Um dos casos mais famosos de demissão por postagem em rede social foi o de uma diretora de comunicação da InterActibe Corp, que publicou um comentário racista antes de levantar voo para a África do Sul, em dezembro de 2013: “Indo para a África. Espero não contrair Aids. Brincadeira. Sou branca!”. Ela só tinha 200 seguidores no Twitter, mas a informação rodou o mundo. Quando pousou, descobriu que havia virado trending topic. Acabou demitida.

Um momento transformador – e aterrador – na vida de usuários de redes sociais é quando percebem que a tela do computador, tablet ou smartphone pode não proteger o seu anonimato, mesmo que ele use um nome falso. Outro momento é aquele em que eles descobrem que suas publicações podem ser distribuídas para o mundo inteiro, através de suas relações. Ou seja, qualquer coisa postada em rede social para o seu punhado de amigos ou seguidores será amplificado e chegará aonde não se imagina.

Considerando que o registro do que é publicado na internet não tem prazo de validade e pode ser, na maioria das vezes alcançado pelo Google, aquele conteúdo continuará disponível durante anos. E será levado em conta negativamente em um processo seletivo ou na análise de uma promoção, por exemplo.

Educação para a mídia – As pessoas ganharam acesso a meios de comunicação que podem atingir multidões, mas não sabem, necessariamente, lidar com eles, muito menos entender as consequências de suas intervenções. Seria ótimo contar com educação para a mídia, como já ocorre em algumas escolas, para que possamos entender não apenas as possibilidades, mas também os cuidados com a internet. Pois ela não significa um mundo à parte, mas outra camada de nossa vivência cotidiana.

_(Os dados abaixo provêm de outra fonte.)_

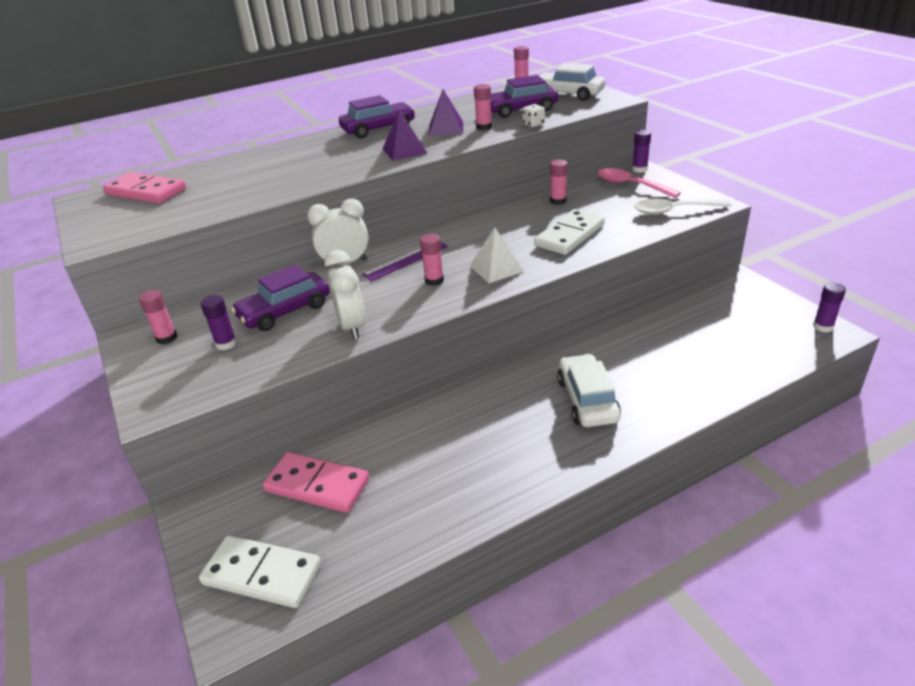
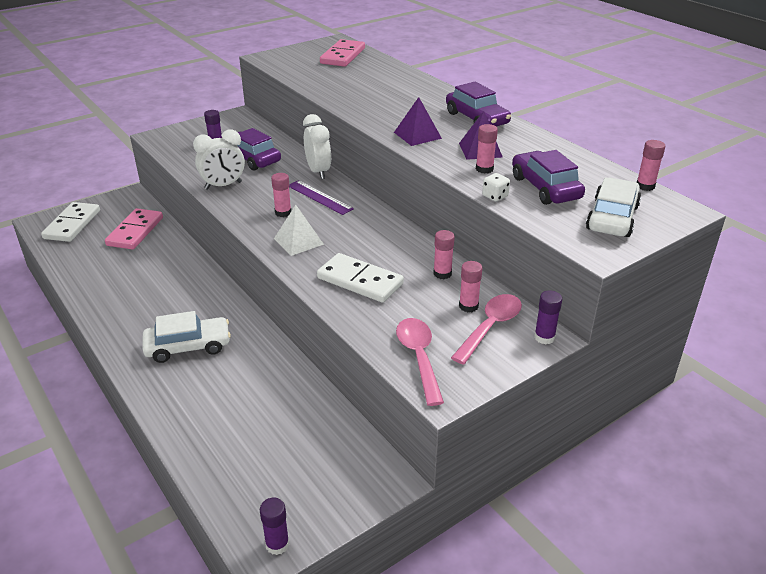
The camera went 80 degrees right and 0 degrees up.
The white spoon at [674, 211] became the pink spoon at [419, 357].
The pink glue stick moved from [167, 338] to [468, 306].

Sabemos do hercúleo esforço de empresas para construir a credibilidade de suas marcas. Diante do risco de serem associadas à violência de gênero, à homofobia ou ao racismo, elas vêm preferindo repreender ou eliminar o fator causador do problema do que arcar com campanhas se justificando posteriormente. Problemas como empregados que usam a hora do expediente para pregar a violência sexual na internet, por exemplo.

Portanto, antes de postar algo de caráter duvidoso, pergunte-se: Eu teria coragam de gritar esse comentário em uma estação de trem lotada ou um teatro? Eu me importaria caso ele fosse destinado a mim? O que meu chefe, meus colegas de trabalho, amigos e familiares pensariam se eu dissesse isso a eles?

De acordo com a professora da FGV Direito SP, especialista em direitos humanos e coordenadora do Centro de Pesquisa Supremo em Pauta, Eloísa Machado, temos liberdade de expressão, mas também temos responsabilidade pelo que falamos. ”A Constituição garante a liberdade de expressão e impede a censura prévia. Mas isso não significa que os discursos não possam ser repreendidos. As ofensas podem ser combatida no âmbito penal e civil, com a reparação.”

Ou seja, em uma boa democracia, nenhum direito é absoluto – ele é limitado por outros direitos e pelos direitos dos outros. Você pode dizer o que quiser, mas a Justiça pode ser chamada a analisar e decidir se a pessoa que se sentiu ofendida por você tinha razão. Isso sem contar as implicações que não envolvem a Justiça, como a divulgação de conteúdos dos comentários e dos nomes de quem os postou em redes sociais. No final, a decisão é sua.